Il lui arrive aussi de générer des réponses inexactes — il peut pointer sur un article qui n’est pas le bon. Une partie des limitations actuelles vient du fait que LegiGPT repose sur GPT-3.5, qui est moins abouti que GPT-4. Une même question posée dans une instance GPT-3.5 puis à GPT-4 ne retournera pas la même réponse. La seconde est jugée plus conforme.
Des limites admises par Steeve Morin. « Il lui arrive d’halluciner des choses. C’est une limitation de GPT-3.5. La plupart de ces soucis n’existent pas sur GPT4. Malheureusement, GPT-4 est encore trop cher pour que je vous le propose gratuitement. Même s’il est encore plus impressionnant », explique l’intéressé dans un fil sur Twitter, le 28 avril.
« Par exemple, GPT-3.5 a du mal à compter les points du Code de la route. GPT-4 s’en sort très bien. Vérifiez ! Ça reste une démonstration », ajoute-t-il. Et même si l’outil n’a pas vocation à remplacer un spécialiste du droit, cela peut être un bon premier assistant, y compris pour effectuer des tâches rébarbatives. Comme générer un courrier de réclamation.
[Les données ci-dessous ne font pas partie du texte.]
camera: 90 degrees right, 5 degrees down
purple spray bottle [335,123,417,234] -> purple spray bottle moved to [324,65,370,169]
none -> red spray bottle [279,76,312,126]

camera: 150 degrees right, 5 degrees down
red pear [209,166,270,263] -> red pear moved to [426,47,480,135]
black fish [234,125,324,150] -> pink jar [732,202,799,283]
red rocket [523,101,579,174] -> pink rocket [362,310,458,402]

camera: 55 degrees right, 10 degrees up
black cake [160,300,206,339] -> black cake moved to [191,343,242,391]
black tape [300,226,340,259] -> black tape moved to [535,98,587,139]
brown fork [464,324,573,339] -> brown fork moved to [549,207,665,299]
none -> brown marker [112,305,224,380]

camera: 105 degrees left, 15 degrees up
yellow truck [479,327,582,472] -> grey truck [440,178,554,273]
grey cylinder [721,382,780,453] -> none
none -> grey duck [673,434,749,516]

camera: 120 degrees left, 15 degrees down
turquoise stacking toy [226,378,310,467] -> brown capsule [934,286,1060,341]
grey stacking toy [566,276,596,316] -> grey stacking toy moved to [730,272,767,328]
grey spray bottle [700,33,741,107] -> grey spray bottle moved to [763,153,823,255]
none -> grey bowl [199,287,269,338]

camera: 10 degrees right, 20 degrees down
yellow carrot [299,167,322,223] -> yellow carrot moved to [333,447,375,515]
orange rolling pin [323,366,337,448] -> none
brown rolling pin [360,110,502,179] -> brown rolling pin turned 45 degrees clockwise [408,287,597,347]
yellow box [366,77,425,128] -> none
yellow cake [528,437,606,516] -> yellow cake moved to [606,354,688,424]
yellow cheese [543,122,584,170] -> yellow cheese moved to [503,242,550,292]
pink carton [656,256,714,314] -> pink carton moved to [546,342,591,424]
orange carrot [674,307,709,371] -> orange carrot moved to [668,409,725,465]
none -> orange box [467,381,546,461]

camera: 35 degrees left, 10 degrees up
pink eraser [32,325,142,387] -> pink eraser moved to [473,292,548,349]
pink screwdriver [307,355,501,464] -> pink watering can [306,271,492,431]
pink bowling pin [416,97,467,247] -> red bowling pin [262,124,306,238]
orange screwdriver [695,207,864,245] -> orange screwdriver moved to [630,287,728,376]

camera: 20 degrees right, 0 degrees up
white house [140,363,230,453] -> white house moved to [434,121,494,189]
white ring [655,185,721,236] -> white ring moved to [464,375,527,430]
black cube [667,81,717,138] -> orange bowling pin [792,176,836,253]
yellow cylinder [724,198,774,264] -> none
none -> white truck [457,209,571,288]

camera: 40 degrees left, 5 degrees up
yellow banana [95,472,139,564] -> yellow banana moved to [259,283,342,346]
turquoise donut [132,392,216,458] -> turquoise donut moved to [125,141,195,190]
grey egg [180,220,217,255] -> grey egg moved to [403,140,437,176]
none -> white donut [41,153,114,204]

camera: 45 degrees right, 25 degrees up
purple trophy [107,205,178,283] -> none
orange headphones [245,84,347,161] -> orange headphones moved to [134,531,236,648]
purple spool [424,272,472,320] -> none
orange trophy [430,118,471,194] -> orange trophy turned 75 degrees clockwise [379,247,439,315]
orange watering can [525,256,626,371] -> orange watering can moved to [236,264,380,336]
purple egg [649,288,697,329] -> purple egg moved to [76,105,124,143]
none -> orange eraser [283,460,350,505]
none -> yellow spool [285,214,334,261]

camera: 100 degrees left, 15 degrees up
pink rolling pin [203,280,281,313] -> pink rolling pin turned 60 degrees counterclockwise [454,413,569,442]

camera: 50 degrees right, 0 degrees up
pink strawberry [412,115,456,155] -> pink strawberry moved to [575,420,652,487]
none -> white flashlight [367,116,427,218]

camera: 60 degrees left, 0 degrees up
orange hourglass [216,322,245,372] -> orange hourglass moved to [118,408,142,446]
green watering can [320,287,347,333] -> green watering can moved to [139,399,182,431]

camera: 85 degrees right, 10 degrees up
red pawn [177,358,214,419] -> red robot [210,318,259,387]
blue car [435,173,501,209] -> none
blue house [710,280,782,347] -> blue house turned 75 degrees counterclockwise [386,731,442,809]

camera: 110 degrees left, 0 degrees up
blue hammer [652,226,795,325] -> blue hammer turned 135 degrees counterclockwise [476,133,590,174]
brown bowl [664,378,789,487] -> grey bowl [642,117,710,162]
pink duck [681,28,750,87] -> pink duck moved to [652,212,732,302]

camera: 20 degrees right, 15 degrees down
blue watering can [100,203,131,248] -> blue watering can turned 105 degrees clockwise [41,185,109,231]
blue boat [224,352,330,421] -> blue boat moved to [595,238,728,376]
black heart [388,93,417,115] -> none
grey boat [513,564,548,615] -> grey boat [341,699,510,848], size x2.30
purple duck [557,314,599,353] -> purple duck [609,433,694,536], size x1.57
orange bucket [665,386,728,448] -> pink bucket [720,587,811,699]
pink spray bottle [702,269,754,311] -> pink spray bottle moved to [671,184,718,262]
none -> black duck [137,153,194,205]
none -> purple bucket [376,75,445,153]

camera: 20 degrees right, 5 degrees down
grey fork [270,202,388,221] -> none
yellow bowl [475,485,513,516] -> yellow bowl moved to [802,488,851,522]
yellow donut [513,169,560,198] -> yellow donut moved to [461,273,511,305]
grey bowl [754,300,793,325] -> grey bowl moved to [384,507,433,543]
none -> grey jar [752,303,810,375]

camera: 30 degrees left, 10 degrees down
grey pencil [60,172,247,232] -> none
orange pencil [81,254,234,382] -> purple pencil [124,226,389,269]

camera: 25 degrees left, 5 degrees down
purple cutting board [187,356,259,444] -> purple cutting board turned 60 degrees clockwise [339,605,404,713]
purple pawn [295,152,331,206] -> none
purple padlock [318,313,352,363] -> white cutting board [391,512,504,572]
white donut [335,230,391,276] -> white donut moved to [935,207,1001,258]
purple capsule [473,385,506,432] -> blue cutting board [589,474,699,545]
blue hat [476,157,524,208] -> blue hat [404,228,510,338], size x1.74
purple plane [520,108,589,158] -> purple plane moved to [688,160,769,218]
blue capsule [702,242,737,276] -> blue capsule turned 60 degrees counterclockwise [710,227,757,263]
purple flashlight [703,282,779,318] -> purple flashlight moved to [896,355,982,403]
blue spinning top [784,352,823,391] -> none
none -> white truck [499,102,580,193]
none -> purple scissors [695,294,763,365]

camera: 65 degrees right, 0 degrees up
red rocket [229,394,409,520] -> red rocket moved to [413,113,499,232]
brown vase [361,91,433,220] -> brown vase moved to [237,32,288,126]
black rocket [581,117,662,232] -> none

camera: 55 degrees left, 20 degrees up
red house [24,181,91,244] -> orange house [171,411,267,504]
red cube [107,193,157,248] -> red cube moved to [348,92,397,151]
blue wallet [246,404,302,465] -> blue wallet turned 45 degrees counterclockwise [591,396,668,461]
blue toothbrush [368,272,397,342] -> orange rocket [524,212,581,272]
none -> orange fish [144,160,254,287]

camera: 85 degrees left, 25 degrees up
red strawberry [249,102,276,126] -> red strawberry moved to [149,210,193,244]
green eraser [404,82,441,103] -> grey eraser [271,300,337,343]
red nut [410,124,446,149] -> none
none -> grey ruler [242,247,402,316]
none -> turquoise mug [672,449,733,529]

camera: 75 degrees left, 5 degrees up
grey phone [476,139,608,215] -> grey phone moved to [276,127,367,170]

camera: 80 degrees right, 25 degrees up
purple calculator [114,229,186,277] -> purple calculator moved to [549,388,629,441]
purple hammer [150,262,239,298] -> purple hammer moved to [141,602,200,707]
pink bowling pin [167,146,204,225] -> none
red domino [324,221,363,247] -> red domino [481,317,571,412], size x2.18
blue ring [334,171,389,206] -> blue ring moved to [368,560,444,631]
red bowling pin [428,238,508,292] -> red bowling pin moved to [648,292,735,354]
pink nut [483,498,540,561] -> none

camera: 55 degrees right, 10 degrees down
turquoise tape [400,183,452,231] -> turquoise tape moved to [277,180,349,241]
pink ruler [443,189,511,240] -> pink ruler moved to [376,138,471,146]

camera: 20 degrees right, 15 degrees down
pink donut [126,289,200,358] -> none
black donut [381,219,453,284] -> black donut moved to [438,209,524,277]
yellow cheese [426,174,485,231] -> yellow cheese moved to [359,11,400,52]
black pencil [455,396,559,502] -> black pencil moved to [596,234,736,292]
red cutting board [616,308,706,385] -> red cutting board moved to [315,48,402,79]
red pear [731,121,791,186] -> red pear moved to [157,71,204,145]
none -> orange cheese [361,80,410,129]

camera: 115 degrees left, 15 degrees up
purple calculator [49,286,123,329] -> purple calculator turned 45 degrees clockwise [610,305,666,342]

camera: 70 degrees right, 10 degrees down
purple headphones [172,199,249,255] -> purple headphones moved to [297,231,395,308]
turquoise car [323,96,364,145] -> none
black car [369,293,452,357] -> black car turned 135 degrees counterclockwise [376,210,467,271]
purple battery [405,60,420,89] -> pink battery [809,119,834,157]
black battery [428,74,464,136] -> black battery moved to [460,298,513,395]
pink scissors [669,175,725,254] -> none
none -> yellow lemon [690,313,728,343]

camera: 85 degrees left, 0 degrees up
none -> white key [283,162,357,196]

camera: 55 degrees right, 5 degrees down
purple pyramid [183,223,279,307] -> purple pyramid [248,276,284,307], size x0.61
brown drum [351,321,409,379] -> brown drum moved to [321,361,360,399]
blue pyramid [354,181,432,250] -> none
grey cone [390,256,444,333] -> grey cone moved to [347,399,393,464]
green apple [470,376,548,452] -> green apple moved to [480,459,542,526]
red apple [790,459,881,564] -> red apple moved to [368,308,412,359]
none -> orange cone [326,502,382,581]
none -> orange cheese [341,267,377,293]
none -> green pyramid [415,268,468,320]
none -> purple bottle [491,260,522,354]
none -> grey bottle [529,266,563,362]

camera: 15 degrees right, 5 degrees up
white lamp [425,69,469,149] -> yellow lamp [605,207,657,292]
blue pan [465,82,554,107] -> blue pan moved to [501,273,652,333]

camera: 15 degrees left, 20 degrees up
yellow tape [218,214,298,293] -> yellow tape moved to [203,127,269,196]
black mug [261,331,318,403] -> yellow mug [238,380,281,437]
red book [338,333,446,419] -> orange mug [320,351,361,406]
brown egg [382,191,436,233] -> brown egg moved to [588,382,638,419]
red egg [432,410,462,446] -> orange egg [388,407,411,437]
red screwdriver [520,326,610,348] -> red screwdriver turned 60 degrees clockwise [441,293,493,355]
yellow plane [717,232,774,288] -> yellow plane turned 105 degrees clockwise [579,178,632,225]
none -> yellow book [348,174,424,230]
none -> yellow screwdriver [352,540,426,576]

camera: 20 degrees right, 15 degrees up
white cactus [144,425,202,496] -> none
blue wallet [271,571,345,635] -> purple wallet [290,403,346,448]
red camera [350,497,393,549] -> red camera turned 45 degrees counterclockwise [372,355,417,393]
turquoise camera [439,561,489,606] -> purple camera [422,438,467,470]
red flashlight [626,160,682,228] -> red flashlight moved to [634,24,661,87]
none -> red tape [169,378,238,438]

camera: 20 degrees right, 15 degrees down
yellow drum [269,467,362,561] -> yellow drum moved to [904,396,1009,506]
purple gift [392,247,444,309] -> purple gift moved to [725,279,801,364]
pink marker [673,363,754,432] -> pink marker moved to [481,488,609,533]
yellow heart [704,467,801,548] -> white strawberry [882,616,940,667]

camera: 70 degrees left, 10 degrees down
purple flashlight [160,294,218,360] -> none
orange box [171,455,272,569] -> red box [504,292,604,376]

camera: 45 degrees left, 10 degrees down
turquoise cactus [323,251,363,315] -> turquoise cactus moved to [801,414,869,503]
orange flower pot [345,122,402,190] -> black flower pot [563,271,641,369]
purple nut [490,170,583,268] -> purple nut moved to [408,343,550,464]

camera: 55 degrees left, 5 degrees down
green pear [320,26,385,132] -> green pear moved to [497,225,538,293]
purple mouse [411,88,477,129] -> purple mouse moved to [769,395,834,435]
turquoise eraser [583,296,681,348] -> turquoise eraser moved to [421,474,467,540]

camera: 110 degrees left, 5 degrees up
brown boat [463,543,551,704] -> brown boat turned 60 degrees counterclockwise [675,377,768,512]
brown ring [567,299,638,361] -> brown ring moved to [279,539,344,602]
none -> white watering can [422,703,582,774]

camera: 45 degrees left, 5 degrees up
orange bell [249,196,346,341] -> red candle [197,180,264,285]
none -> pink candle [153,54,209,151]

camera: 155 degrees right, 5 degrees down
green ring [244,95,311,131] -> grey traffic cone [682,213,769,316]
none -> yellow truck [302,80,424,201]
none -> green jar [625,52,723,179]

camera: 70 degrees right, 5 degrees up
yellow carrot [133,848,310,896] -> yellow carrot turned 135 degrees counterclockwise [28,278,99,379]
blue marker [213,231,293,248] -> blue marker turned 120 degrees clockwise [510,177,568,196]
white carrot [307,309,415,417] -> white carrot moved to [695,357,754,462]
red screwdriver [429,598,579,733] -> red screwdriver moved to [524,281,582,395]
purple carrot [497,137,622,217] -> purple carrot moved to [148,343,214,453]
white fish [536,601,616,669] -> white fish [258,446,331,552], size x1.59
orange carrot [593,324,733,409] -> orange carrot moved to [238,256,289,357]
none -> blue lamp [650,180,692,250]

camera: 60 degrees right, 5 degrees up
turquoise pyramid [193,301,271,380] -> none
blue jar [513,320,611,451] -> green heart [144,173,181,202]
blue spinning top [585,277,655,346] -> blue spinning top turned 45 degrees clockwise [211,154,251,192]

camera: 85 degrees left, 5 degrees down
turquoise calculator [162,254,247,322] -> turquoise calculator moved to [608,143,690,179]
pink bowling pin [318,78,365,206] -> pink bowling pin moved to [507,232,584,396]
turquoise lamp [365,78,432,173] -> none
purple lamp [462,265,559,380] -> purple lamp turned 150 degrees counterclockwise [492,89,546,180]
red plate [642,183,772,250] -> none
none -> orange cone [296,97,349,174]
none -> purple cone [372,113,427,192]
Les réactions sur Twitter à LegiGPT s’avèrent dans l’ensemble positives, même si des retours d’internautes pointent des manques (des codes non codifiés sont absents) ou une faible capacité à tenir un échange. Parfois, c’est la qualité des réponses qui fait défaut, en raison de GPT-3.5. Mais, lorsque Steeve Morin offre une comparaison avec GPT-4, le résultat est jugé correct.
Reste alors une question : pourquoi ne pas proposer LegiGPT avec GPT-4 ? Parce que l’outil est encore trop cher aujourd’hui, de l’aveu du développeur. « La plupart de ces soucis n’existent pas sur GPT-4 », assure-t-il. Peut-être cela changera-t-il quand la tarification évoluera favorablement. En attendant, l’intéressé songe à une solution payante avec LegiGPT+.